FIG. 7 is a rear and left side exploded view taken along line J—J of FIG. 8 of a portion of the wire capture mechanism or the wire advancing drive of FIG. 8 and showing the movable off-on pins 86 with three of the pins in the raised “off” position 86a which prevents frictional capture of the wire in the wire advancement drums;

FIG. 8 shows the wire advancing drive or wire feed mechanism which receives multiple continuous strands of wire from bulk wire spools to allow for selection of specific wire lengths to be advanced by a stepper motor 84 (FIG. 9) into the staple forming and insertion device 10 of FIGS. 1–3d and showing the wire capture mechanism of FIG. 7 in position for coupling to the drive mechanism;

FIG. 9 shows the wire advancing drive in exploded view;

FIG. 10 is an exploded view of the wire inlet guide which delivers a continuous length of wire to wire advancing drive shown in FIG. 8;

FIG. 11 shows the incoming wire alignment tubes and wire cleaning pads disposed therebelow for cleaning of the incoming strand of wire; and

FIG. 12 shows the wire alignment device for guiding the wire as it exits from the wire advancing drive of FIG. 8 and which is spring mounted and distendable from the lower guide plate of wire advancing drive to permit ease of initial threading of new wire through the wire advancing drive.

==========

▸ Instructions for the task:
Answer these questions about the wire feed figure descriptions, one per line:
1. What advances the selected wire lengths into the staple forming and insertion device?
2. What sits below the incoming wire alignment tubes in FIG. 11?
3. In FIG. 7, which position are three of the pins shown in?
The data come from a different source than the text.

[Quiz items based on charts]
==========

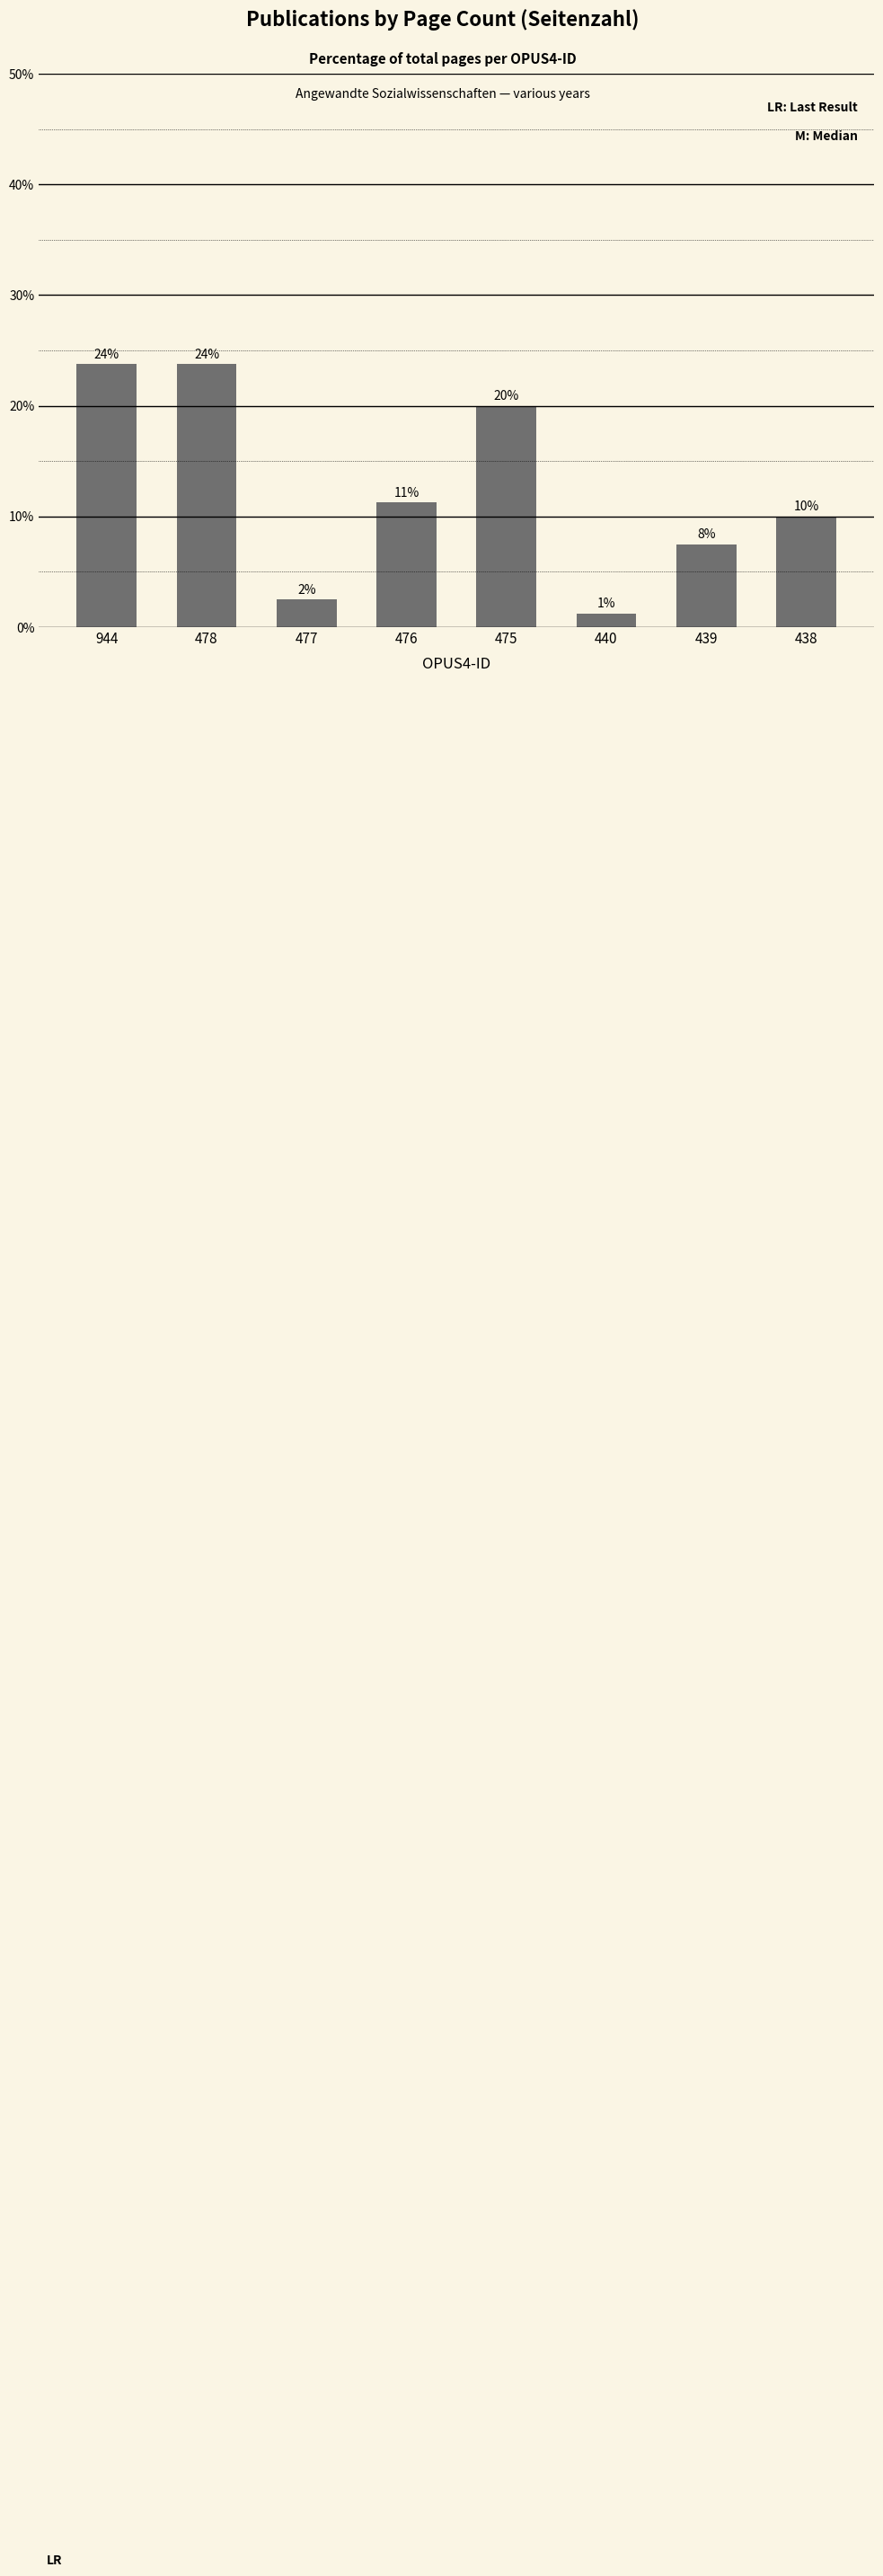

How many bars are there in total?

8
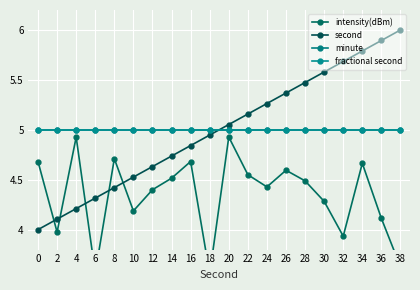

What is the total value across all series at 2?

18.1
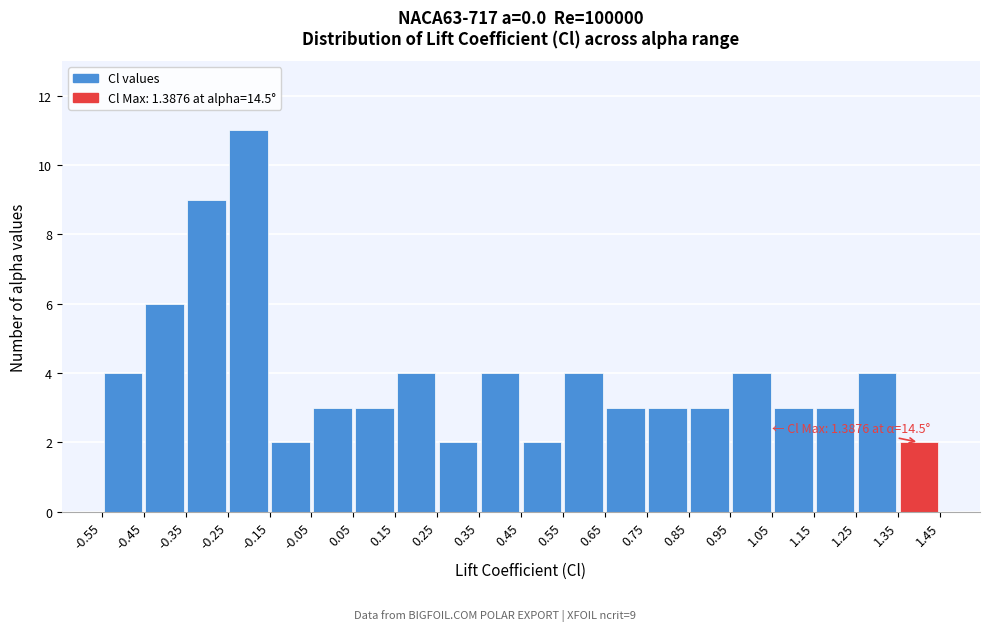

Over which range of the x-axis is the bar tallest?

-0.25 to -0.15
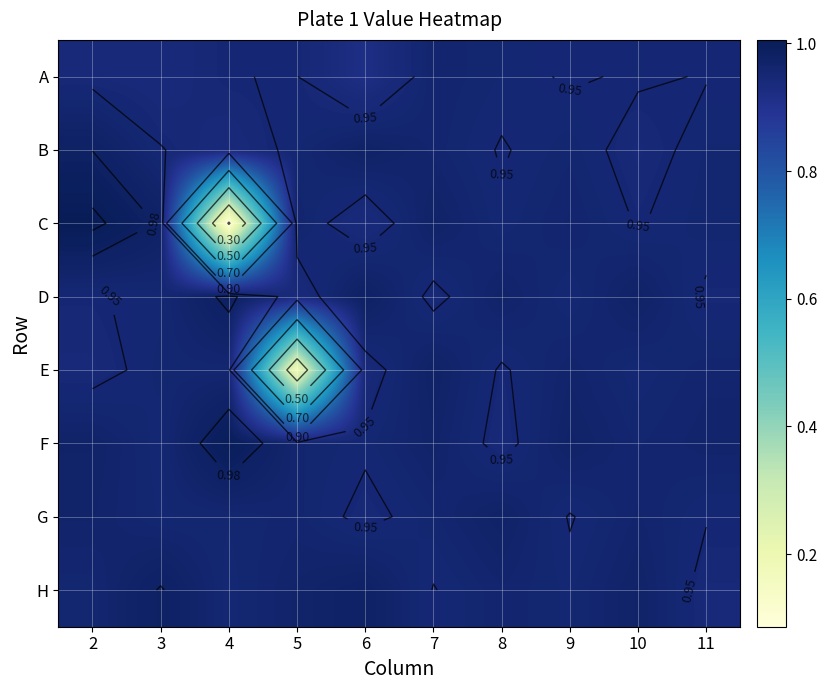

What is the sum of all F values?

9.6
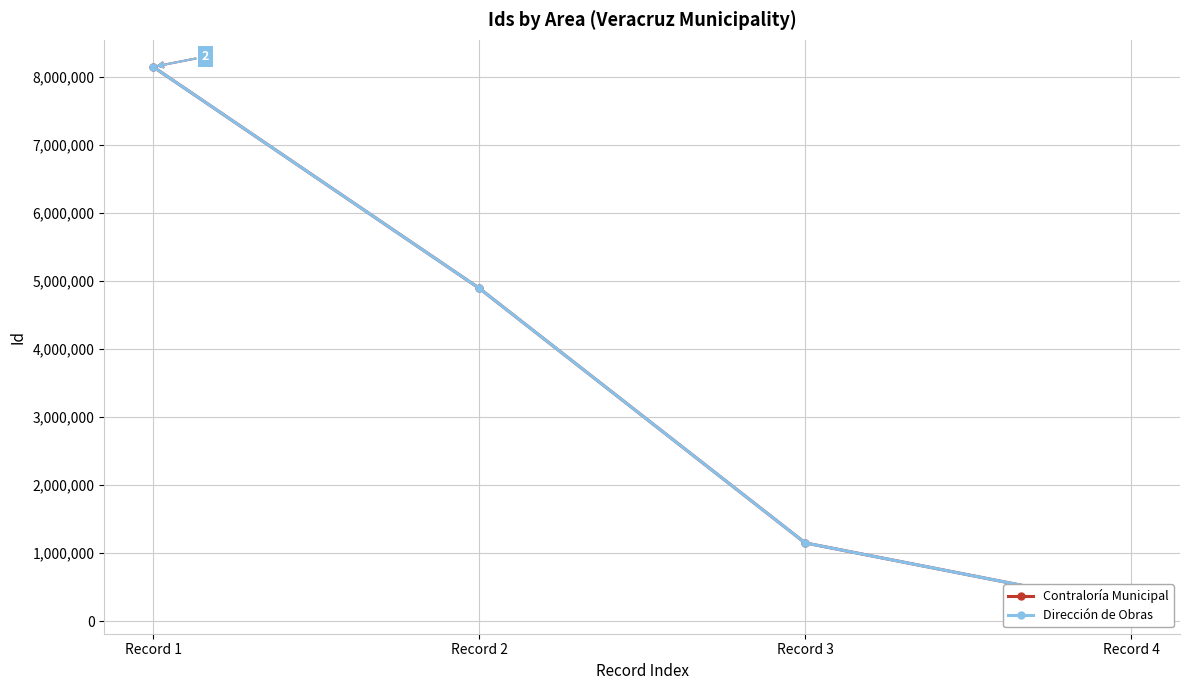

At which label does Dirección de Obras first exceed 4897694?

Record 1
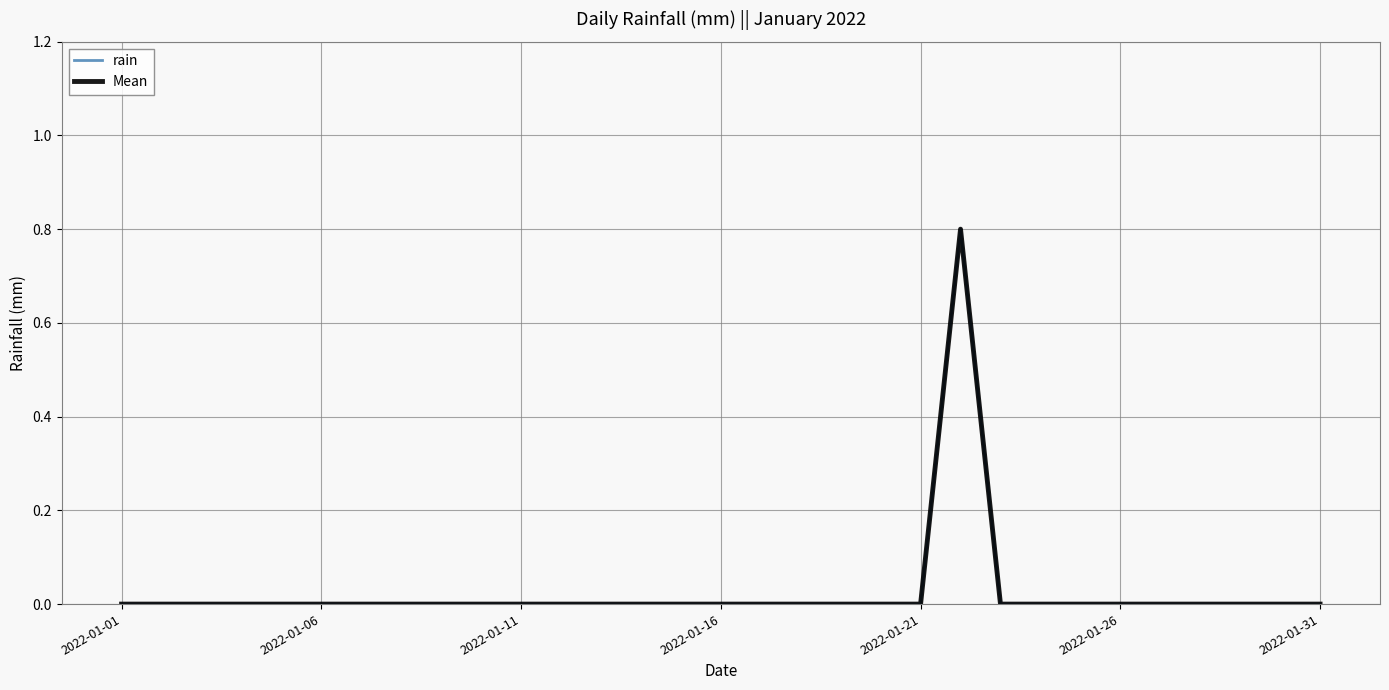

Is this an area chart (filled region under the line)?

No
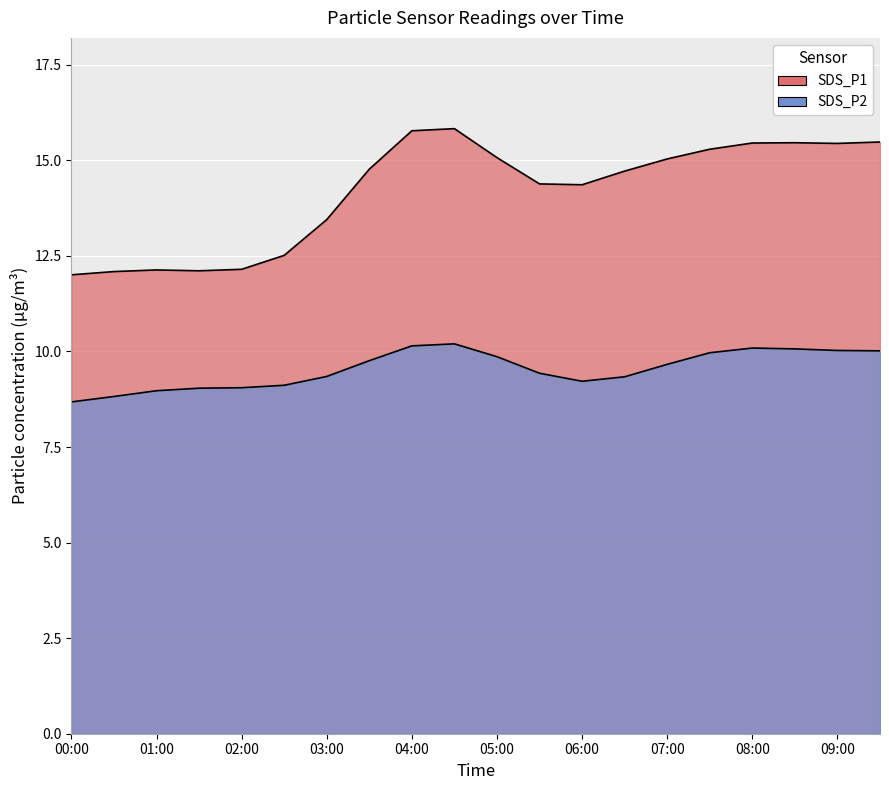

Does the chart display data point markers on the line(s)?

No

==========

▸ Task answer:
1. Stepper motor 84.
2. Wire cleaning pads.
3. The raised "off" position 86a.